--- Exercise inputs Enclosed Below ---

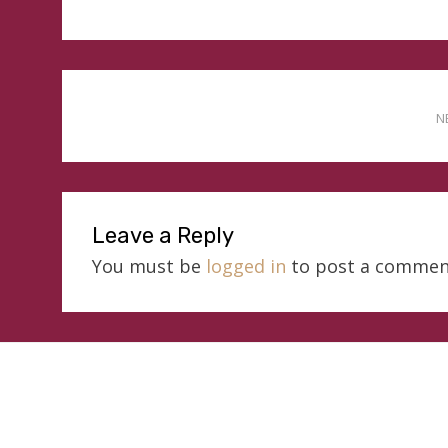
N
Leave a Reply
You must be
logged in
to post a commen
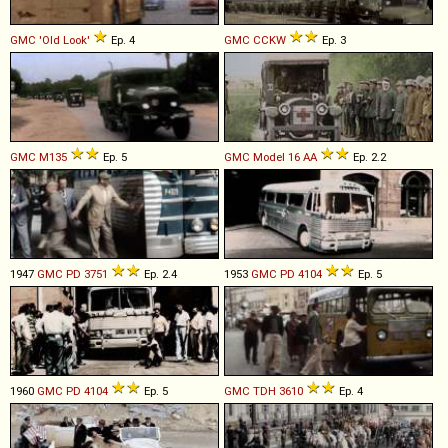
GMC
'Old
Look'
Ep. 4
GMC
CCKW
Ep. 3
GMC
M135
Ep. 5
GMC
Model
16
AA
Ep. 2.2
1947
GMC
PD
3751
Ep. 2.4
1953
GMC
PD
4104
Ep. 5
1960
GMC
PD
4104
Ep. 5
GMC
TDH
3610
Ep. 4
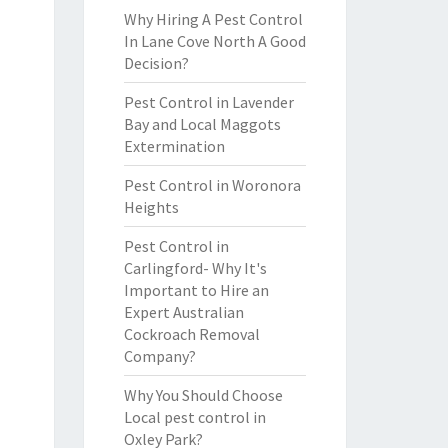
Why Hiring A Pest Control
In Lane Cove North A Good
Decision?
Pest Control in Lavender
Bay and Local Maggots
Extermination
Pest Control in Woronora
Heights
Pest Control in
Carlingford- Why It's
Important to Hire an
Expert Australian
Cockroach Removal
Company?
Why You Should Choose
Local pest control in
Oxley Park?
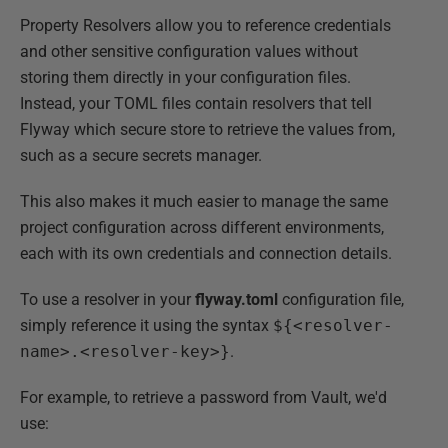
Property Resolvers allow you to reference credentials
and other sensitive configuration values without
storing them directly in your configuration files.
Instead, your TOML files contain resolvers that tell
Flyway which secure store to retrieve the values from,
such as a secure secrets manager.
This also makes it much easier to manage the same
project configuration across different environments,
each with its own credentials and connection details.
To use a resolver in your
flyway.toml
configuration file,
simply reference it using the syntax
${<resolver-
name>.<resolver-key>}
.
For example, to retrieve a password from Vault, we'd
use:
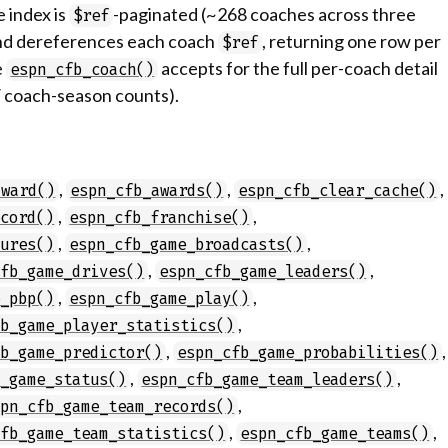
e index is
-paginated (~268 coaches across three
$ref
and dereferences each coach
, returning one row per
$ref
e
accepts for the full per-coach detail
espn_cfb_coach()
 / coach-season counts).
,
,
,
award()
espn_cfb_awards()
espn_cfb_clear_cache()
,
,
ecord()
espn_cfb_franchise()
,
,
tures()
espn_cfb_game_broadcasts()
,
,
cfb_game_drives()
espn_cfb_game_leaders()
,
,
e_pbp()
espn_cfb_game_play()
,
fb_game_player_statistics()
,
,
fb_game_predictor()
espn_cfb_game_probabilities()
,
,
b_game_status()
espn_cfb_game_team_leaders()
,
spn_cfb_game_team_records()
,
,
cfb_game_team_statistics()
espn_cfb_game_teams()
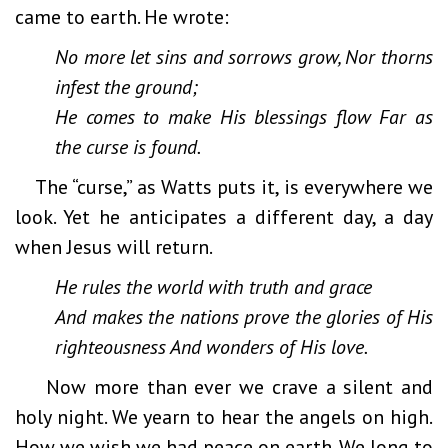
came to earth. He wrote:
No more let sins and sorrows grow, Nor thorns
infest the ground;
He comes to make His blessings flow Far as
the curse is found.
The “curse,” as Watts puts it, is everywhere we
look. Yet he anticipates a different day, a day
when Jesus will return.
He rules the world with truth and grace
And makes the nations prove the glories of His
righteousness And wonders of His love.
Now more than ever we crave a silent and
holy night. We yearn to hear the angels on high.
How we wish we had peace on earth. We long to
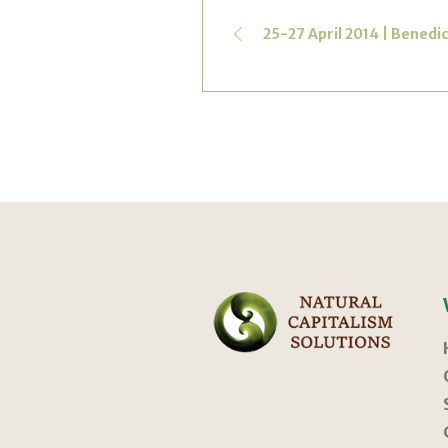
25-27 April 2014 | Benedi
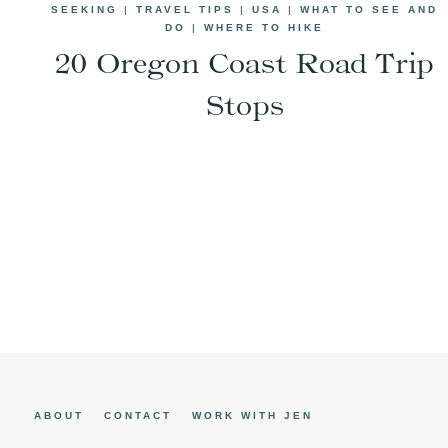
SEEKING
|
TRAVEL TIPS
|
USA
|
WHAT TO SEE AND
DO
|
WHERE TO HIKE
20 Oregon Coast Road Trip
Stops
Page
navigation
ABOUT
CONTACT
WORK WITH JEN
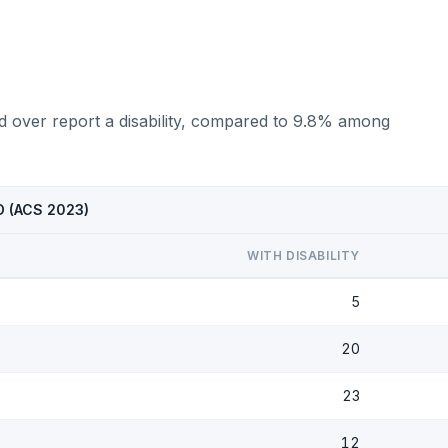
d over report a disability, compared to 9.8% among
ND (ACS 2023)
WITH DISABILITY
5
20
23
12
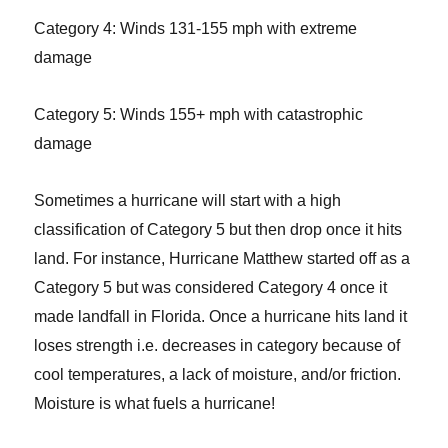
Category 4: Winds 131-155 mph with extreme
damage
Category 5: Winds 155+ mph with catastrophic
damage
Sometimes a hurricane will start with a high
classification of Category 5 but then drop once it hits
land. For instance, Hurricane Matthew started off as a
Category 5 but was considered Category 4 once it
made landfall in Florida. Once a hurricane hits land it
loses strength i.e. decreases in category because of
cool temperatures, a lack of moisture, and/or friction.
Moisture is what fuels a hurricane!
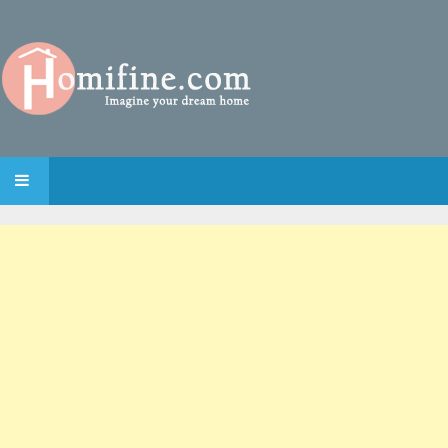
SKIP TO CONTENT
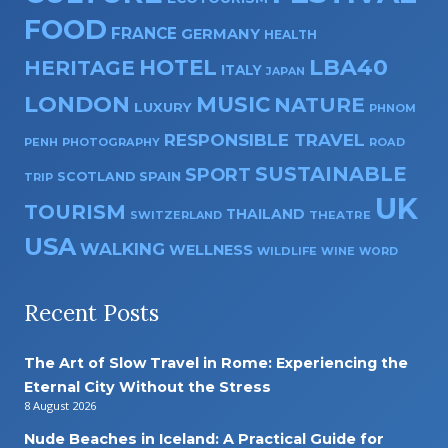
FOOD
FRANCE
GERMANY
HEALTH
HOTEL
LBA40
HERITAGE
ITALY
JAPAN
LONDON
MUSIC
NATURE
LUXURY
PHNOM
RESPONSIBLE TRAVEL
PENH
PHOTOGRAPHY
ROAD
SUSTAINABLE
SPORT
SPAIN
SCOTLAND
TRIP
UK
TOURISM
THAILAND
SWITZERLAND
THEATRE
USA
WALKING
WELLNESS
WILDLIFE
WINE
WORD
Recent Posts
The Art of Slow Travel in Rome: Experiencing the
Eternal City Without the Stress
8 August 2026
Nude Beaches in Iceland: A Practical Guide for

--- End of Enclosed Exercise inputs ---

In the lines above, change "Recent Posts" to "Latest Posts" wherever it occurs and write them out again with nothing else altered. Omit the pictures.

N
Leave a Reply
You must be
logged in
to post a commen
GMC
'Old
Look'
Ep. 4
GMC
CCKW
Ep. 3
GMC
M135
Ep. 5
GMC
Model
16
AA
Ep. 2.2
1947
GMC
PD
3751
Ep. 2.4
1953
GMC
PD
4104
Ep. 5
1960
GMC
PD
4104
Ep. 5
GMC
TDH
3610
Ep. 4
Why Hiring A Pest Control
In Lane Cove North A Good
Decision?
Pest Control in Lavender
Bay and Local Maggots
Extermination
Pest Control in Woronora
Heights
Pest Control in
Carlingford- Why It's
Important to Hire an
Expert Australian
Cockroach Removal
Company?
Why You Should Choose
Local pest control in
Oxley Park?
Property Resolvers allow you to reference credentials
and other sensitive configuration values without
storing them directly in your configuration files.
Instead, your TOML files contain resolvers that tell
Flyway which secure store to retrieve the values from,
such as a secure secrets manager.
This also makes it much easier to manage the same
project configuration across different environments,
each with its own credentials and connection details.
To use a resolver in your
flyway.toml
configuration file,
simply reference it using the syntax
${<resolver-
name>.<resolver-key>}
.
For example, to retrieve a password from Vault, we'd
use:
e index is
-paginated (~268 coaches across three
$ref
and dereferences each coach
, returning one row per
$ref
e
accepts for the full per-coach detail
espn_cfb_coach()
 / coach-season counts).
,
,
,
award()
espn_cfb_awards()
espn_cfb_clear_cache()
,
,
ecord()
espn_cfb_franchise()
,
,
tures()
espn_cfb_game_broadcasts()
,
,
cfb_game_drives()
espn_cfb_game_leaders()
,
,
e_pbp()
espn_cfb_game_play()
,
fb_game_player_statistics()
,
,
fb_game_predictor()
espn_cfb_game_probabilities()
,
,
b_game_status()
espn_cfb_game_team_leaders()
,
spn_cfb_game_team_records()
,
,
cfb_game_team_statistics()
espn_cfb_game_teams()
came to earth. He wrote:
No more let sins and sorrows grow, Nor thorns
infest the ground;
He comes to make His blessings flow Far as
the curse is found.
The “curse,” as Watts puts it, is everywhere we
look. Yet he anticipates a different day, a day
when Jesus will return.
He rules the world with truth and grace
And makes the nations prove the glories of His
righteousness And wonders of His love.
Now more than ever we crave a silent and
holy night. We yearn to hear the angels on high.
How we wish we had peace on earth. We long to
25-27 April 2014 | Benedi
SEEKING
|
TRAVEL TIPS
|
USA
|
WHAT TO SEE AND
DO
|
WHERE TO HIKE
20 Oregon Coast Road Trip
Stops
Page
navigation
ABOUT
CONTACT
WORK WITH JEN
d over report a disability, compared to 9.8% among
ND (ACS 2023)
WITH DISABILITY
5
20
23
12
Category 4: Winds 131-155 mph with extreme
damage
Category 5: Winds 155+ mph with catastrophic
damage
Sometimes a hurricane will start with a high
classification of Category 5 but then drop once it hits
land. For instance, Hurricane Matthew started off as a
Category 5 but was considered Category 4 once it
made landfall in Florida. Once a hurricane hits land it
loses strength i.e. decreases in category because of
cool temperatures, a lack of moisture, and/or friction.
Moisture is what fuels a hurricane!
SKIP TO CONTENT
FOOD
FRANCE
GERMANY
HEALTH
HOTEL
LBA40
HERITAGE
ITALY
JAPAN
LONDON
MUSIC
NATURE
LUXURY
PHNOM
RESPONSIBLE TRAVEL
PENH
PHOTOGRAPHY
ROAD
SUSTAINABLE
SPORT
SPAIN
SCOTLAND
TRIP
UK
TOURISM
THAILAND
SWITZERLAND
THEATRE
USA
WALKING
WELLNESS
WILDLIFE
WINE
WORD
Latest Posts
The Art of Slow Travel in Rome: Experiencing the
Eternal City Without the Stress
8 August 2026
Nude Beaches in Iceland: A Practical Guide for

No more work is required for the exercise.